9:00 - 10:00 R. Nickl Adaptive Nonparametric Confidence Sets

I shall review some of the key problems with and results on adaptive nonparametric confidence sets, both for confidence balls and confidence bands. The various ways adaptive confidence statements are connected with nonparametric testing problems will be highlighted, and I will discuss recent results that give necessary and sufficient conditions for existence of adaptive confidence balls and bands, and explain the intimate link of such results to the study of certain minimax nonparametric hypothesis testing problems where both the null and alternative hypothesis are composite and infinite-dimensional.

10:30 - 11:30 P. Pudlo Approximation Bayesian computational (ABC) methods: an overview

Also known as likelihood-free methods, approximate Bayesian computational (ABC) methods have appeared in the past ten years as the most satisfactory approach to untractable likelihood problems, first in genetics then in a broader spectrum of applications. However, these methods suffer to some degree from calibration difficulties that make them rather volatile in their implementation and thus render them suspicious to the users of more traditional Monte Carlo methods.
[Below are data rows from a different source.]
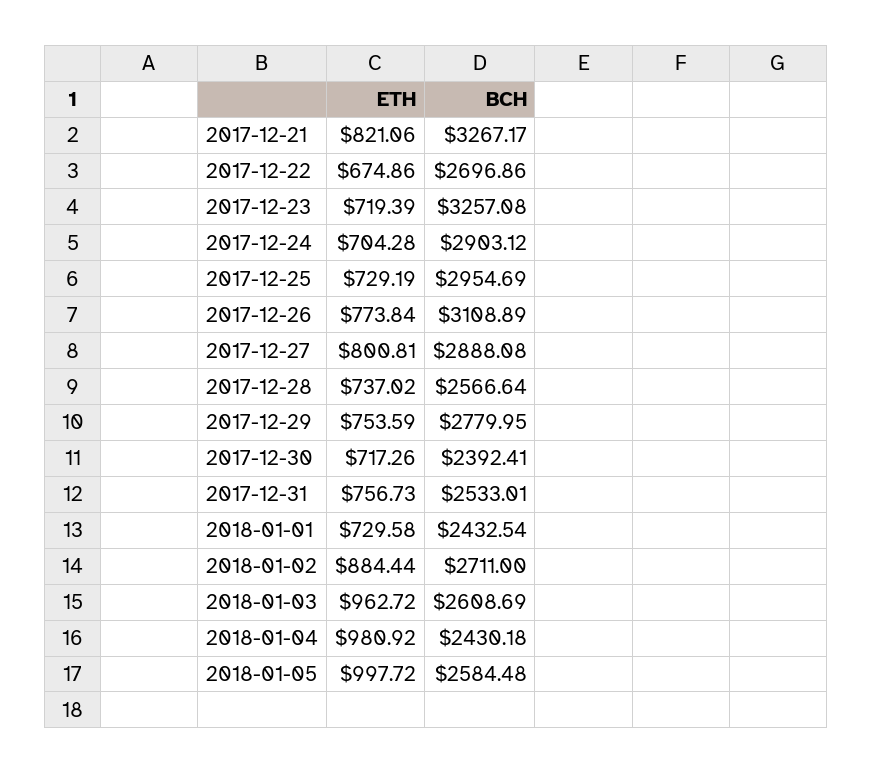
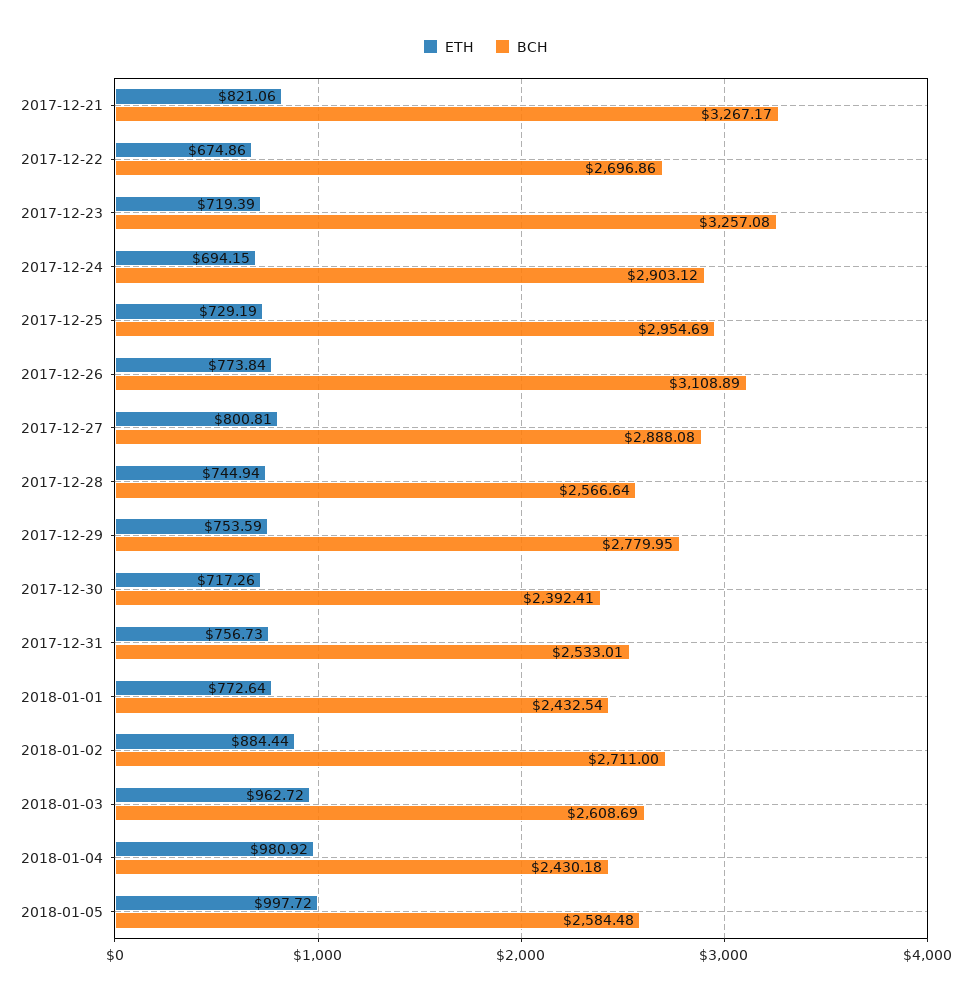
  {
    "ETH": {
      "2017-12-21": 821.06,
      "2017-12-22": 674.86,
      "2017-12-23": 719.39,
-     "2017-12-24": 704.28,
+     "2017-12-24": 694.15,
      "2017-12-25": 729.19,
      "2017-12-26": 773.84,
      "2017-12-27": 800.81,
-     "2017-12-28": 737.02,
+     "2017-12-28": 744.94,
      "2017-12-29": 753.59,
      "2017-12-30": 717.26,
      "2017-12-31": 756.73,
-     "2018-01-01": 729.58,
+     "2018-01-01": 772.64,
      "2018-01-02": 884.44,
      "2018-01-03": 962.72,
      "2018-01-04": 980.92,
      "2018-01-05": 997.72
    },
    "BCH": {
      "2017-12-21": 3267.17,
      "2017-12-22": 2696.86,
      "2017-12-23": 3257.08,
      "2017-12-24": 2903.12,
      "2017-12-25": 2954.69,
      "2017-12-26": 3108.89,
      "2017-12-27": 2888.08,
      "2017-12-28": 2566.64,
      "2017-12-29": 2779.95,
      "2017-12-30": 2392.41,
      "2017-12-31": 2533.01,
      "2018-01-01": 2432.54,
      "2018-01-02": 2711,
      "2018-01-03": 2608.69,
      "2018-01-04": 2430.18,
      "2018-01-05": 2584.48
    }
  }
We will review its recent developments, and illustrate those methods in some population genetics experiment, where models based on coalescence processes do not allow computation of the likelihood.

11:30 - 12:30 G. Lugosi Random geometric graphs in high dimensions.

Motivated by a statistical problem of testing dependencies, we introduce a model of random geometric graphs in high dimensions. We show that as the dimension grows, the graph becomes similar to an Erdôs-Rényi random graph. We pay particular attention to the clique number of such graphs and show that it is very close to that of the corresponding Erdôs-Rényi graph when the dimension is larger than log^3 n where n is the number of vertices. The talk is based on joint work with Luc Devroye, András György, and Frederic Udina.